**WRITTEN TASKS:**
- 1) Answer these from the TAOCP discussion:
(a) How long is the Christmas lecture, and in what year was it given?
(b) What amount was on the Knuth check svat received?
(c) What share of the book does the quoted reader say they skip?
- 2) Carry on the TAOCP discussion from its last sentence.

If you have some mathematical inclination and a couple of hours to spare, you
may like watching his (1-hour) Christmas lecture from 2017:
[https://www.youtube.com/watch?v=BxQw4CdxLr8](https://www.youtube.com/watch?v=BxQw4CdxLr8)
— you may need to listen carefully (he's over 80 after all), but some of his
humour comes through at moments.

------
svat
This is impressive; congratulations to the author! I too got a Knuth check for
0x$3.00 a year or two ago... but that was for errors in the unpublished
(draft) pre-fascicles; finding some in the published volumes of TAOCP is
surely a rare event!

A few more comments:

• A huge +100 for the paragraph pointing out that TAOCP is _not_ a reference
work; it's a very enjoyable work meant to be read:

> _By the way, if you’ve ever thought about reading TAOCP, give it a try. A
> lot of people will tell you that it’s a reference work, and it’s not meant
> to be read straight through, but that isn’t true. The author has a clear
> point of view and a narrative and an idiosyncratic style, and the only thing
> that inhibits readability is the difficulty of the math. There’s an easy
> solution to that though: read until you get to math you don’t understand,
> then skip it and find the next section you can understand. Reading this way,
> I skip at least 80% of the book, but the remaining 20% is great!_

In addition, there are many jokes, beautifully employed quotes, etc. Basically
what Knuth has done is to take all the published research literature on each
of the topics of the respective chapters, digest it, pass it through his
personal “interestingness” filter, and figure out what he feels is the best
way to teach it. The result is highly personal, and not all what one may
expect from “reference work”.

**RECORDS SHOWN:**
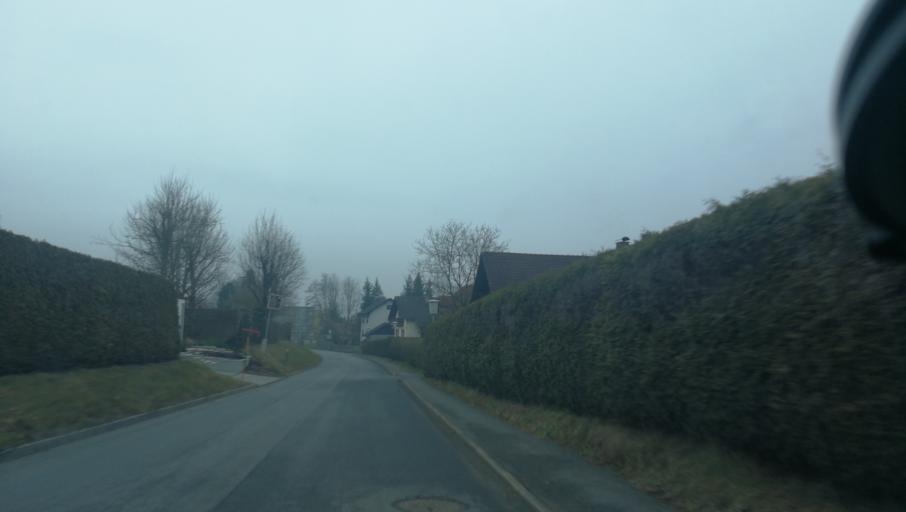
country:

* * *

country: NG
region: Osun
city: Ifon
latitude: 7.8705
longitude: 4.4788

**ANSWERS TO THE EXERCISE:**
- 1)
(a) It is 1 hour long and was given in 2017.
(b) 0x$3.00
(c) At least 80%

- 2)
• Karatsuba multiplication was discussed recently on HN:
[https://news.ycombinator.com/item?id=19672835](https://news.ycombinator.com/item?id=19672835)

• To be pedantic, 0x$3.00 (aka $7.68) only puts you in a 29-way tie for the
115th richest person in the Bank of San Seriffe — it's the 69th largest amount
but you need to count all the people with each higher amount :-) Also note
that this BoSS only counts checks since 2006.

• I actually find my name on the list with another 0x$1.00 (and I think I know
what it was for), but I never received a check for it: probably lost in the
mail, in which case I'll never forgive USPS for it. I have however received
many replies from Knuth saying that the errors I tried to point out were not
actually errors, or that they had already been pointed out by others, just not
updated on the website yet (in the case of the draft pre-fascicles). You send
him an email (only if it's a bug; else the email never reaches him!), his
secretary who comes in once a week prints it out for him, he gets to it at
some point, scrawls his response in pencil, encloses a check if warranted,
then his secretary sends it back to you by post. Exactly as described here:
[https://cs.stanford.edu/~knuth/email.html](https://cs.stanford.edu/~knuth/email.html)
(I once snuck in my solution to one of his exercises (which asked to write a
poem) and he wrote “Beautiful!” next to it, which I will value more than the
check itself.)

------
jaredsohn
Does the algorithm described for finding a number in an unsorted array using
minimal checks really work? Probably is addressed more in the book but didn't
see my concerns in the post.

The algorithm I am referring to is: " 1\. Check if the current item is the
desired one. If it is, return success if the pointer is within the array bound
and return failure if it isn’t; otherwise 2\. Increment the pointer and
continue. "

I think it assumes that all values will be found in memory somewhere
(otherwise an exception will be raised for trying to read memory at an address
that does not exist). This is probably the case in practice but I don't think
there are guarantees of it being the case.

Also, this algorithm can have lower worse-case performance than a more naive
solution because its performance is based on the number of possible values
(assuming random distribution) rather than the size of the array for cases
where a value cannot be found.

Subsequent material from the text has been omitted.